EXERCISE AIM
Restate all of the material, keeping every line identical to the original.

(SOURCE MATERIAL begins)

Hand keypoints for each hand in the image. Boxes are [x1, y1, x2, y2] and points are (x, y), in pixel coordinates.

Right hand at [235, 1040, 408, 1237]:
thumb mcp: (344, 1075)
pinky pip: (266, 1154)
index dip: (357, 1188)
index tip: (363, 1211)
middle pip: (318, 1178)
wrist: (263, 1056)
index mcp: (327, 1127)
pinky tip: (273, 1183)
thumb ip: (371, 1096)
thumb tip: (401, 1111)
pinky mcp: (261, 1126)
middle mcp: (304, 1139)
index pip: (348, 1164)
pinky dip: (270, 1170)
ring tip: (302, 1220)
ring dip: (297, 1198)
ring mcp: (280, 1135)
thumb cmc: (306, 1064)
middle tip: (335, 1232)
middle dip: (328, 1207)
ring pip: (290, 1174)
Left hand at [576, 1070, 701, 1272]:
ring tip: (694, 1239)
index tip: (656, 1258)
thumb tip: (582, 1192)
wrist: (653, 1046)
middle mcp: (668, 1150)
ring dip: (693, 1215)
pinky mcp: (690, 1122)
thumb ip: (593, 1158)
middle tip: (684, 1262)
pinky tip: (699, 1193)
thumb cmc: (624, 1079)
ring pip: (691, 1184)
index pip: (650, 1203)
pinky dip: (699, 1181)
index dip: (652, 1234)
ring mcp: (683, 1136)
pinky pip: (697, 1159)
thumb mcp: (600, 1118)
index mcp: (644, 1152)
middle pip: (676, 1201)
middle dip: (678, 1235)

(SOURCE MATERIAL ends)

ANSWER BOX
Hand keypoints for each hand in the image. Boxes are [x1, y1, x2, y2] and points are (x, y), in pixel coordinates.

Right hand at [235, 1040, 408, 1237]:
thumb mcp: (344, 1075)
pinky pip: (266, 1154)
index dip: (357, 1188)
index tip: (363, 1211)
middle pip: (318, 1178)
wrist: (263, 1056)
index mcp: (327, 1127)
pinky tip: (273, 1183)
thumb ip: (371, 1096)
thumb tip: (401, 1111)
pinky mcp: (261, 1126)
middle mcp: (304, 1139)
index pip: (348, 1164)
pinky dip: (270, 1170)
ring tip: (302, 1220)
ring dip: (297, 1198)
ring mcp: (280, 1135)
thumb cmc: (306, 1064)
middle tip: (335, 1232)
middle dip: (328, 1207)
ring pip: (290, 1174)
Left hand at [576, 1070, 701, 1272]:
ring tip: (694, 1239)
index tip: (656, 1258)
thumb tip: (582, 1192)
wrist: (653, 1046)
middle mcp: (668, 1150)
ring dip: (693, 1215)
pinky mcp: (690, 1122)
thumb ip: (593, 1158)
middle tip: (684, 1262)
pinky tip: (699, 1193)
thumb cmc: (624, 1079)
ring pip: (691, 1184)
index pip: (650, 1203)
pinky dip: (699, 1181)
index dip: (652, 1234)
ring mcp: (683, 1136)
pinky pip: (697, 1159)
thumb mcp: (600, 1118)
index mcp: (644, 1152)
middle pip: (676, 1201)
middle dip: (678, 1235)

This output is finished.